No podía soportarlo. Durante años había anhelado sentir que Dios es "real", y finalmente comprendí que el problema era que los sentimientos eran demasiado reales, demasiado poderosos. Abrumada, me cerraba de inmediato a todos los pensamientos sobre la maravillosa existencia de mi bebé y seguía con mi rutina cotidiana. Añoraba esos momentos de puro asombro, pero les temía y me escapaba de ellos.

En un momento, durante ese embarazo, recordé un sueño que me había atormentado durante mucho tiempo pero que casi había olvidado. No recuerdo nada del sueño, excepto un momento: escuché que Dios decía mi nombre. Nada más, sólo "Sara". Y yo estaba aterrorizada. No porque fuera a lastimarme, no por lo que los eruditos judíos llaman irat haonesh, temor al castigo. En ese sueño, y cada vez que pienso en él, simplemente me siento aterrorizada por la experiencia imaginaria de escuchar lo Divino; irat haromemut, temor (asombro) de Su grandeza.

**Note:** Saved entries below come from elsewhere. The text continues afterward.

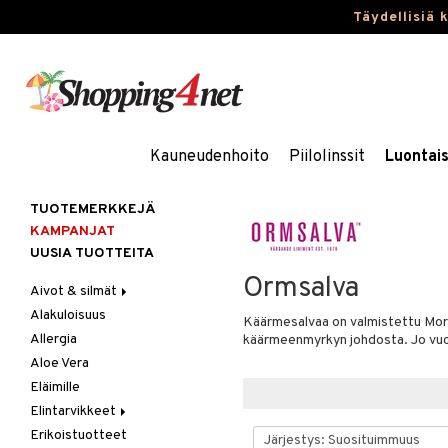
Täydellisiä 
Kauneudenhoito
Piilolinssit
Luontai
TUOTEMERKKEJÄ
KAMPANJAT
UUSIA TUOTTEITA
Ormsalva
Aivot & silmät
Alakuloisuus
Muisti
Käärmesalvaa on valmistettu Moras
Allergia
Rasvahapot
käärmeenmyrkyn johdosta. Jo vuosi
Aloe Vera
Silmät
Eläimille
Elintarvikkeet
Erikoistuotteet
Hedelmät & pähkinät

Mirando hacia atrás a ese momento en ese sueño, comprendí que mi cerebro estaba tratando de procesar lo que podía significar conectarse realmente con Dios, y quizás la razón verdadera por la que me bloqueaba ante eso. El profeta Jeremías describió la experiencia de la profecía, la máxima conexión con Dios, como "fuego… como un martillo rompiendo una roca" (23:29). Quizás mi sueño era un intento inconsciente de entender ese sentimiento. Tal vez mi sueño me decía que la verdadera razón por la que no podía lograr una conexión espiritual en mi vida era porque en cierto nivel, yo construía murallas. Quizás sabía, subconscientemente, que no podría manejar una chispa de semejante experiencia en la vida real. Apenas pude soportarla en un sueño. Era algo demasiado real para la vida real.

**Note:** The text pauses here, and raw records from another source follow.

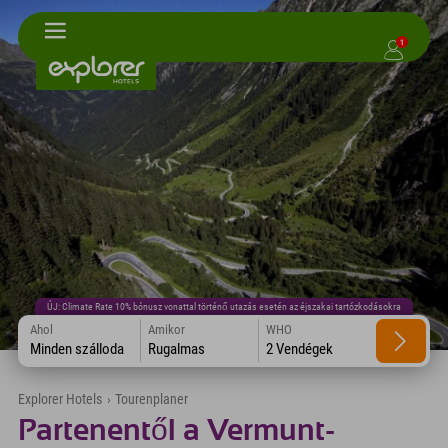
1
ÚJ: Climate Rate 10% bónusz vonattal történő utazás esetén az éjszakai tartózkodásokra
Ahol
Amikor
WHO
Minden szálloda
Rugalmas
2 Vendégek
Explorer Hotels
›
Tourenplaner
Partenentől a Vermunt-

El nombre del mes de elul, el mes previo al año nuevo judío, es una sigla formada por las priemras letras de las palabras "ani le dodi vedodi li – yo soy de mi amado y mi Amado es para mí". Estas bellas palabras pertenecen a Shir Hashirim, el Cantar de los Cantares 6:3, un poderoso poema de amor entre Dios y Su pueblo, y deben entenderse como una expresión de la conexión ideal a la que debemos aspirar en esta época del año.

Pero en el capítulo previo de Shir Hashirim encontramos una escena que describe la separación y las oportunidades perdidas. La mujer está en la cama cuando oye que llaman a la puerta. Su amado está allí, pero ella está demasiado cansada para levantarse, vestiré y abrirle… hasta que finalmente se levanta pero él ya se ha ido.

A veces somos demasiado perezosos para reconocer que Dios llama a la puerta, y quizás a veces tenemos miedo de reconocerlo. Tal vez, en lo más profundo, la mujer de Shir Hashirim temía la intensidad de sus sentimientos por su amado, y tuvo que juntar no sólo energía sino también coraje para poder enfrentarlo.

Hace falta coraje para reconocer la realidad de esos momentos en los que Dios llama a nuestra puerta. Ese llamado puede llegar en la forma de la patada de un bebé o una bella puesta de sol. Puede ocurrir al usar el baño y de repente comprender la complejidad de nuestra biología. Puede ser un versículo de la Torá o algo que de repente entendemos en un nivel inexplicablemente profundo. Puede ocurrir un día en el cual todo marcha con tanta prolijidad que no podemos evitar sentir que tuvimos la posibilidad de dar un vistazo al orden del universo. Qué enorme bendición es que Él siga llamando, ofreciéndonos la oportunidad no sólo en el mes de elul, sino en todos esos momentos grandes y pequeños de nuestra vida.

Nuestro desafío es abrir la puerta y decir, como lo hicieron los profetas de antaño a pesar de su terror: "Hineni – aquí estoy. Es decir: Ya lo sé, Tú también estás aquí.